Mathematical Biology seminar (contact Erica Rutter)
9:00am-10am in ACS 362C and broadcast via Zoom
Speaker: Akshay Paropkari
Title: Predicting novel transcription factor-target gene interactions in the Candida albicans biofilm network
Abstract: Biofilms are surface-adhered communities of microbial cells that can serve as reservoirs of infection. Candida albicans is a common human fungal pathogen, capable of forming biofilms on biotic and abiotic surfaces. Transcription factors (TFs), defined as sequence specific DNA binding proteins, are important players in regulating transcription during complex developmental processes, such as biofilm formation. The transcriptional network controlling biofilm formation in C. albicans, consisting of six “master” regulators, Bcr1, Brg1, Efg1, Ndt80, Rob1, and Tec1, and 1,007 downstream “target” genes, has been previously elucidated for a mature C. albicans biofilm. However, the roles of these TFs in controlling target gene expression at different stages of biofilm development have yet to be determined. In this study, we use a supervised support vector machine (SVM) classifier and a validated set of TF binding sites (TFBSs), to predict novel TF-target gene interactions temporally over the course of C. albicans biofilm formation. First, target sequences were created using previously identified transcription factor binding site (TFBS) consensus sequences that represent potential binding sites.

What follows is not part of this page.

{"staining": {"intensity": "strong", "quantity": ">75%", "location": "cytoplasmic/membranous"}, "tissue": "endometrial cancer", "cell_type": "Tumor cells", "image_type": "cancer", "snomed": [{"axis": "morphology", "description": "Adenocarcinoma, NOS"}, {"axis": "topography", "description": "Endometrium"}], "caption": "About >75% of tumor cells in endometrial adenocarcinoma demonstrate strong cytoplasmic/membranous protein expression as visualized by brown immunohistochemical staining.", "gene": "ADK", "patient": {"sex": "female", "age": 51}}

The number of TFBS consensus sequences for each TF depended on both the number of validated sites as well as the fidelity of the motifs and ranged from a few hundred (for Tec1) to over a million (for Rob1). Second, a feature matrix was built to capture the DNA shape and sequence qualities of each candidate TFBS motif. Next, a positive/true set of potential TFBSs were predicted using a trained SVM classifier based on the feature matrix. The sequence similarity score was the top contributing feature to classify novel TFBSs. Finally, active TF-target gene interactions were identified by correlating TF binding activity with the time-series gene expression data of target genes. Interestingly, Ndt80 and Efg1 are predicted to control the greatest number of target genes at any given stage of biofilm development. Overall, by coupling TFBS sequence and DNA shape information, here we predict novel TFBSs, TF-target gene interactions, and ultimately, entire gene regulatory networks controlling each stage of C. albicans biofilm development.